Tutti quanti – Hornby compreso, probabilmente – siamo qui per capire che ne sarà dello Springsteen più leggendario, quello dei concerti e delle maratone dal vivo, quattro ore a inanellare canzoni. La scrittura dell’autobiografia, che lui stesso collega all’esperienza trentennale della psicanalisi, il racconto dettagliato degli episodi depressivi di cui soffre e delle crisi di pianto degli ultimi anni, sono il preludio a un commiato, o alle dimissioni da rockstar, come direbbe un suo emulo italiano? La risposta è: no. «Da un punto di vista fisico – dice Springsteen – mi sento come quando avevo quarant’anni. Suonare dal vivo è l’impegno della mia vita, è ciò che so fare e dà senso alla mia esistenza. I concerti mettono il tempo in pausa, lo fermano o, se tu vuoi, lo accelerano, ti portano nel futuro oppure nel passato, ti permettono di andare dove vuoi e se sei fortunato di condurre con te migliaia di persone. Come posso rinunciare? A lungo sono stato anche convinto che suonare per ore e ore dal vivo fosse utile a combattere la depressione: per quei dubbi, quelle domande su te stesso irragionevoli e improduttive tipiche della malattia devi avere tempo ed energia. Quando scendi da un palcoscenico dopo quattro ore di show non hai le forze per essere depresso».

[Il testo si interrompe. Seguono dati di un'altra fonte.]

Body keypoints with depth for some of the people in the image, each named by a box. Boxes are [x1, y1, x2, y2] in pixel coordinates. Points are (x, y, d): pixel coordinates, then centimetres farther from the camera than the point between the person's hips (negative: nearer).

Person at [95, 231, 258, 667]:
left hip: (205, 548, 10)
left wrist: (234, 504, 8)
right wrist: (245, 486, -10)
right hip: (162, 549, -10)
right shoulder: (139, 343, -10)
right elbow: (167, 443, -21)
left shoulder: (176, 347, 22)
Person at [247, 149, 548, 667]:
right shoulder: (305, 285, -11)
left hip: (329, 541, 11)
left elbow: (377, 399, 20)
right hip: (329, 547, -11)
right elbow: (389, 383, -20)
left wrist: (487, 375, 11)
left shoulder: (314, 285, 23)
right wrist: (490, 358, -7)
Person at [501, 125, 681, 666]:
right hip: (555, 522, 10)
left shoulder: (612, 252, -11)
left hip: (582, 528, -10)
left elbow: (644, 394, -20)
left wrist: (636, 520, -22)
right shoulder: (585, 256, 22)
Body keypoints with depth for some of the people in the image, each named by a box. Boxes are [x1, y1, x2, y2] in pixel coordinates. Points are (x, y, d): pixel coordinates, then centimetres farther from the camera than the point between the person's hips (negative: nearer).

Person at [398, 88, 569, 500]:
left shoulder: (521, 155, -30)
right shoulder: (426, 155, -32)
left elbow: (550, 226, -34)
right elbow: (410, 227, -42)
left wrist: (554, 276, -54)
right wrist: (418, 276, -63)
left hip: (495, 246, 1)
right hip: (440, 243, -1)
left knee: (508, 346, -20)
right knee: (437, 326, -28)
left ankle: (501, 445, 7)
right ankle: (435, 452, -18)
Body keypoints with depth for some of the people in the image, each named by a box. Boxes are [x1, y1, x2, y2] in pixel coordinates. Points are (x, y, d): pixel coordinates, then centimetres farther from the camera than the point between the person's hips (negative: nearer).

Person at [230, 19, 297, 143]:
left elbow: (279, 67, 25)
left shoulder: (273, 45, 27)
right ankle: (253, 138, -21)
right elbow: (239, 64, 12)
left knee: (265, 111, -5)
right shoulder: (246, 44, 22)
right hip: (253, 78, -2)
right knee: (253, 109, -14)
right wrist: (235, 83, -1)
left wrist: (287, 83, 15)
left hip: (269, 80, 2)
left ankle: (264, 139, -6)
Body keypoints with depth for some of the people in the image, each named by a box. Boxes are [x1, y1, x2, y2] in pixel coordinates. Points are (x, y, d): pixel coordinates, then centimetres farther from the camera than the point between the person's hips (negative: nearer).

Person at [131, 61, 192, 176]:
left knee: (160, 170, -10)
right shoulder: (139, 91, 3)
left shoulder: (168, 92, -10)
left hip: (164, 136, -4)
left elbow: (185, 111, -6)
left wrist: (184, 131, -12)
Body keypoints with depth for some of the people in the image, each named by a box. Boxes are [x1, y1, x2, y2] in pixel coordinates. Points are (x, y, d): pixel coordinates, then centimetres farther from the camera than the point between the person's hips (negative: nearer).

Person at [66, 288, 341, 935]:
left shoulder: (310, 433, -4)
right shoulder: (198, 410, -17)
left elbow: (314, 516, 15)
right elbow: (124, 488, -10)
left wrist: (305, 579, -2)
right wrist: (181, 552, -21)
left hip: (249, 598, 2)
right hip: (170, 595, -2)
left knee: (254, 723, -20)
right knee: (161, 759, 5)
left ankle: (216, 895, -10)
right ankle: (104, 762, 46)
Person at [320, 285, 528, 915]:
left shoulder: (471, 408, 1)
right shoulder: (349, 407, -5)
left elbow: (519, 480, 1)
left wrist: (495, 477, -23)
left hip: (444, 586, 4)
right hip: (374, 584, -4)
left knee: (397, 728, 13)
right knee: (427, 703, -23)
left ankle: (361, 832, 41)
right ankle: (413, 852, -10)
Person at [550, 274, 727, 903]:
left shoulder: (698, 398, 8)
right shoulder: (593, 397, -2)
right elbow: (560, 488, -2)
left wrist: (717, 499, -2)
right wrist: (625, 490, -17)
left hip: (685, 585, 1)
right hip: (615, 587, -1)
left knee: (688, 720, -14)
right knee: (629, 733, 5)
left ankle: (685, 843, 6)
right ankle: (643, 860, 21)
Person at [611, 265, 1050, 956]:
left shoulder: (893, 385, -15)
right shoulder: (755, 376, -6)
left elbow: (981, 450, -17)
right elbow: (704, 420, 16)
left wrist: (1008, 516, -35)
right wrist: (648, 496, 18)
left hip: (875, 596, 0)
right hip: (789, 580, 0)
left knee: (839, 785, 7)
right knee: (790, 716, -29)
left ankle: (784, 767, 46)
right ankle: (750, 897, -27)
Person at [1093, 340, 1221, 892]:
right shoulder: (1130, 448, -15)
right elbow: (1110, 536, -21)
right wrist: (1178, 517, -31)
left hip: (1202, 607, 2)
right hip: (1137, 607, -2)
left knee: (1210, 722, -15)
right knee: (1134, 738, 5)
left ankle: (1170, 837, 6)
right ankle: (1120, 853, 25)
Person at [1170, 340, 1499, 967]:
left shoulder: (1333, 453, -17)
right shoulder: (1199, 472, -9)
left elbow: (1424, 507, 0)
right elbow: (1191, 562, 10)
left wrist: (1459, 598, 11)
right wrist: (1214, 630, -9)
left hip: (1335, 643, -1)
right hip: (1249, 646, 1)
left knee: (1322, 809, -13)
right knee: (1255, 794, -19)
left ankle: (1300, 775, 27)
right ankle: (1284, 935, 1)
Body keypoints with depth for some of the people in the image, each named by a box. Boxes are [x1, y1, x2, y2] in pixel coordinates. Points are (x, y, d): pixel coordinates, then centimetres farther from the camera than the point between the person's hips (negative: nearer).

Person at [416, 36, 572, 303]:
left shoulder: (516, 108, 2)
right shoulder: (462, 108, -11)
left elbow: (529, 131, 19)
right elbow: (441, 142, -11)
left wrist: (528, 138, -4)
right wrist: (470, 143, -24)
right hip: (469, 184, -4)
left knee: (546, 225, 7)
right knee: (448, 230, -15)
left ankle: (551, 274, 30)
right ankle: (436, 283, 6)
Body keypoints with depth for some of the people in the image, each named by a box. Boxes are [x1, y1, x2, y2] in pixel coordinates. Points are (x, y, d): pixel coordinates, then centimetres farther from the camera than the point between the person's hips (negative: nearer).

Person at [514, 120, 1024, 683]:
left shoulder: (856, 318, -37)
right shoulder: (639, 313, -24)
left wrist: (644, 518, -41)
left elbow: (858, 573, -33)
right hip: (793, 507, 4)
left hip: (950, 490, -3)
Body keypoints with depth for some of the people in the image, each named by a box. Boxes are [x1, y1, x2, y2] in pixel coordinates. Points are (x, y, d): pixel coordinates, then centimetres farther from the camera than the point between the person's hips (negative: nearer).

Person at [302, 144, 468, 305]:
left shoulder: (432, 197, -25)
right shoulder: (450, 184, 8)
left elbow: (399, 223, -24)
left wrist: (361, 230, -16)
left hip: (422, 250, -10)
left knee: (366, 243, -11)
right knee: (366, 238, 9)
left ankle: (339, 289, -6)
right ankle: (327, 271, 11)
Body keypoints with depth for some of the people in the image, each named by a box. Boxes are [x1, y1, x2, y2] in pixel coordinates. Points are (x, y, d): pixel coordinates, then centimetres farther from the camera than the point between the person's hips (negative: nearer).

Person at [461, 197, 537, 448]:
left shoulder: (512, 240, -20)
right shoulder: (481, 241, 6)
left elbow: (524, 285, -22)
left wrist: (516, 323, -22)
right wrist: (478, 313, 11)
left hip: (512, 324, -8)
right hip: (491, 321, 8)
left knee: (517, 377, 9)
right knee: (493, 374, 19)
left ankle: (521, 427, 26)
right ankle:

Gli chiedono di Donald Trump, che qualche giorno fa ha definito «un imbecille». Ora dice: «Lo trovo spaventoso, terribile per la nostra democrazia anche se non vince». Ma si capisce che gli preme più parlare di suo padre Douglas, che per tutta la vita non è mai riuscito ad avere un lavoro stabile, dal quale ha ereditato i problemi mentali. È questa la politica che lo appassiona ora: «Si dice che gran parte del rock’n’roll non sia altro che il grido di un bambino che cerca l’attenzione del padre. Per quanto mi riguarda è così. Però il libro l’ho scritto anche per rendere giustizia a mio padre, per spiegare che certe canzoni erano finzione, che lui non era così. Non sempre, non nell’ultima parte della sua vita. Glielo dovevo (il padre è morto nel 1998, sua madre Adele ha 91 anni ed è malata di Alzheimer, ndr), in America diciamo “ciò che non hai, lo imiti” e questo è stato vero per me. L’amore che sentivo di non avere da lui lo portavo in scena nei concerti, è stato comunque un’ispirazione».
È così che accade, quando si comincia a raccontare: si va all’inizio di tutto, alla radice. Ecco perché Born to Run (il libro) finisce con una preghiera, un Padre Nostro pronunciato sul luogo in cui sorgeva la poverissima casa del piccolo Springsteen: «Dai sei ai quattordici anni sono stato a scuola dalle suore, la Bibbia ha formato la mia lingua, il cattolicesimo, con i suoi concetti di peccato, redenzione, dannazione eterna, salvezza, ha formato il mio immaginario. Anche scrivendo questo libro, ho capito che io sono quello, perfino le mie canzoni sono cattoliche, hanno una strofa che è blues, è lavoro, è preghiera, e un ritornello che è beatitudine gospel. E che tutte le mie canzoni non sono che una lunga e rumorosa preghiera».